Liputan6.com, Manado - Timsus Maleo Polda Sulut bersama Timsus Waruga Polres Minahasa Utara, Resmob Polres Minahasa Utara dan Resmob Polres Kotamobagu berhasil mengamankan pria buronan kasus pembunuhan. Kasus pembunuhan itu terjadi pada 2017 di lokasi tambang Desa Tatelu, Kecamatan Dimembe, Kabupaten Minahasa Utara.

Tersangka lelaki berinisial IS alias Indra (30), warga Tompaso Baru, Kabupaten Minahasa Selatan, Sulut, diamankan gabungan tim dipimpin oleh Kapolsek Dimembe Iptu Fadhly, di Desa Biga, Kecamatan Kotamobagu Utara, Sulut, Sabtu (13/2/2021) sekitar pukul 22.00 Wita.
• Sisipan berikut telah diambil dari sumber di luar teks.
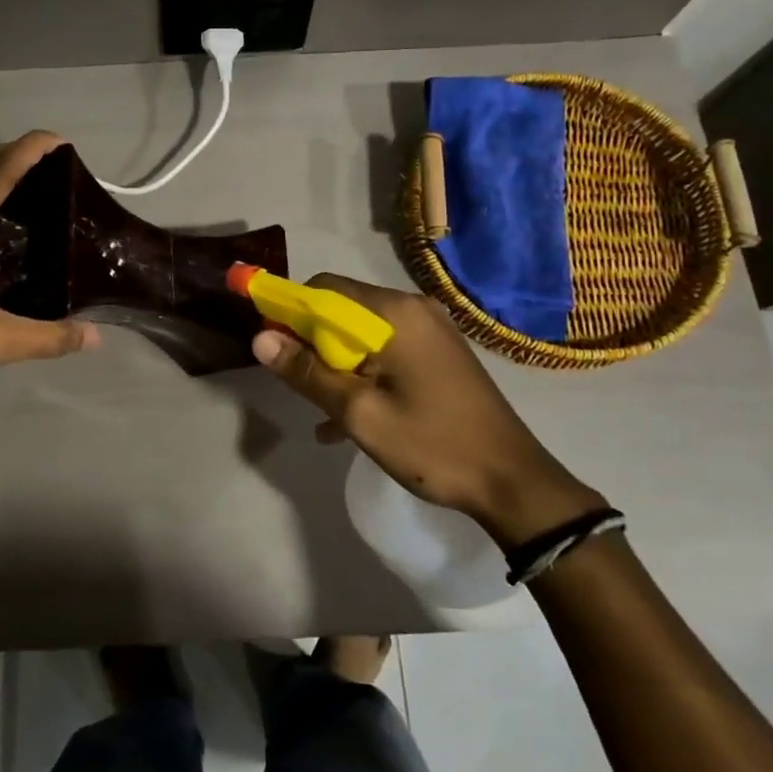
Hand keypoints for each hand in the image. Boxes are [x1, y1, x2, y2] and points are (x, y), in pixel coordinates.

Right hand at [251, 274, 604, 550]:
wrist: (513, 482)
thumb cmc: (432, 444)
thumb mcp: (359, 413)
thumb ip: (307, 372)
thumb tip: (260, 338)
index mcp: (394, 313)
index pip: (323, 288)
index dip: (289, 312)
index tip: (273, 347)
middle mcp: (413, 308)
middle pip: (343, 309)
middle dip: (312, 342)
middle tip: (298, 383)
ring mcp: (431, 331)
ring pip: (363, 333)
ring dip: (335, 363)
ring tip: (319, 407)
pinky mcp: (439, 354)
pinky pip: (387, 350)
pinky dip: (362, 373)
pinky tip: (345, 419)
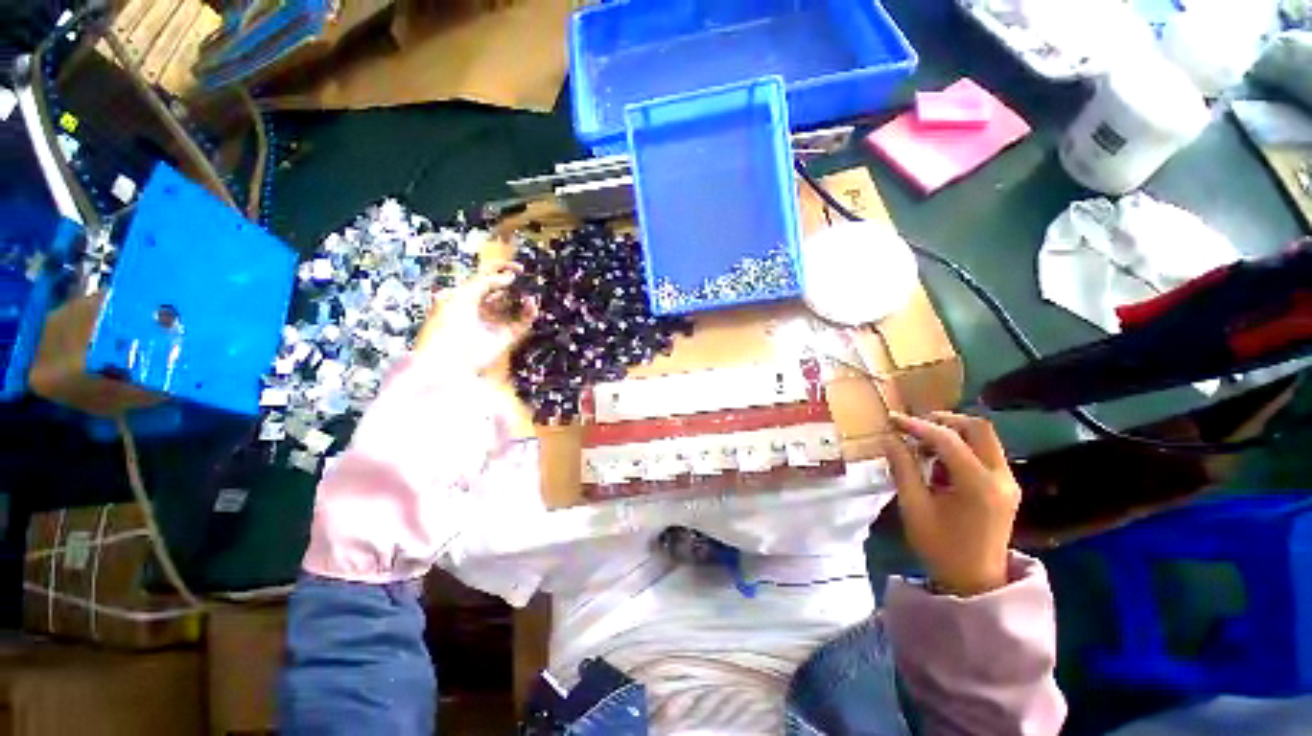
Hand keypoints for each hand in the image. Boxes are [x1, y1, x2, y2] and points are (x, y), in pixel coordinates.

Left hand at [415, 263, 537, 374]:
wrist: (446, 360)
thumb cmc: (446, 326)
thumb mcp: (462, 296)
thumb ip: (486, 283)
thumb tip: (508, 277)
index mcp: (464, 296)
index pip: (486, 278)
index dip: (501, 270)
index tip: (519, 268)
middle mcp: (480, 309)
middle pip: (502, 292)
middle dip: (514, 285)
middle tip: (527, 279)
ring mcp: (493, 324)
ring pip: (514, 307)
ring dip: (524, 300)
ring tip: (530, 295)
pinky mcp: (505, 338)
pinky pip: (522, 323)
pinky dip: (529, 314)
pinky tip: (532, 306)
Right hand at [882, 412, 1021, 596]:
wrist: (975, 581)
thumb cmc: (941, 546)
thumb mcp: (914, 506)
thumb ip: (903, 468)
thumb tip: (890, 438)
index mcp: (979, 485)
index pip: (949, 439)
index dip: (917, 425)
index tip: (892, 420)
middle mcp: (1001, 477)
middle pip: (978, 428)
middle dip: (944, 420)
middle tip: (914, 426)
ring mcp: (1008, 481)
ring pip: (983, 438)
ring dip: (952, 434)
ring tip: (922, 447)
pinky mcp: (1006, 487)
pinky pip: (984, 453)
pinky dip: (960, 448)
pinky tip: (938, 463)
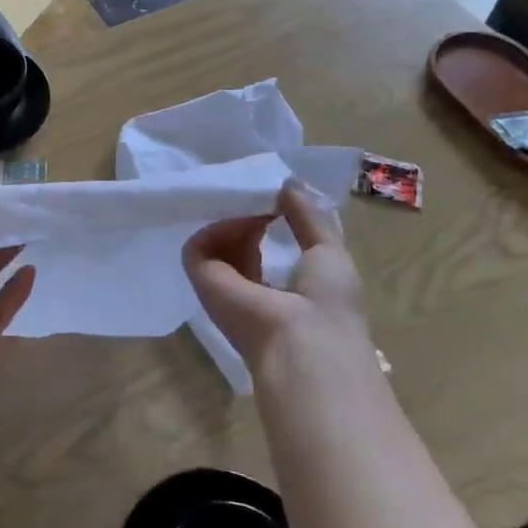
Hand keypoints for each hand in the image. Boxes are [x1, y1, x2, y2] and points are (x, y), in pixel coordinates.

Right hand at [182, 180, 370, 376]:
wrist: (306, 344)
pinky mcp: (202, 281)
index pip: (261, 249)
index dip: (263, 219)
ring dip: (233, 219)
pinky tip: (242, 220)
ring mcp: (224, 287)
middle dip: (246, 214)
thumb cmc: (328, 303)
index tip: (271, 195)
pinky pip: (198, 246)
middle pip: (236, 242)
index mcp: (280, 289)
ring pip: (216, 242)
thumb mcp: (329, 251)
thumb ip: (308, 217)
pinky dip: (216, 228)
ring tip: (253, 207)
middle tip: (258, 194)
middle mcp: (249, 289)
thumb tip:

Saat akan dilakukan penangkapan, Indra melakukan perlawanan dan menyerang anggota dengan menggunakan senjata tajam jenis badik. Tim kemudian melakukan tembakan peringatan ke atas tetapi pelaku masih terus melakukan penyerangan. Akhirnya tindakan tegas dan terukur diambil aparat.

Kabid Humas Polda Sulut Kombes Pol Jules Abraham Abast mengatakan, tersangka dan barang bukti senjata tajam jenis badik telah diamankan dan dibawa ke Polres Minahasa Utara untuk kepentingan penyidikan lebih lanjut.

"Terima kasih pada masyarakat yang sudah membantu memberikan informasi kepada polisi," ujar Abast.

Peristiwa pembunuhan terjadi saat IS bersama rekannya berinsial CS mencari rekan korban di lokasi tambang, namun hanya bertemu korban, yaitu Masri Pasambuna. Saat itu juga terjadi cekcok, dan IS langsung menikam Masri dengan senjata tajam berupa pisau dan mengenai bagian dada dan punggung belakang.

Usai melakukan aksinya, Indra langsung melarikan diri meninggalkan lokasi tambang di Minahasa Utara. Setelah 4 tahun buron, akhirnya aparat kepolisian berhasil meringkusnya.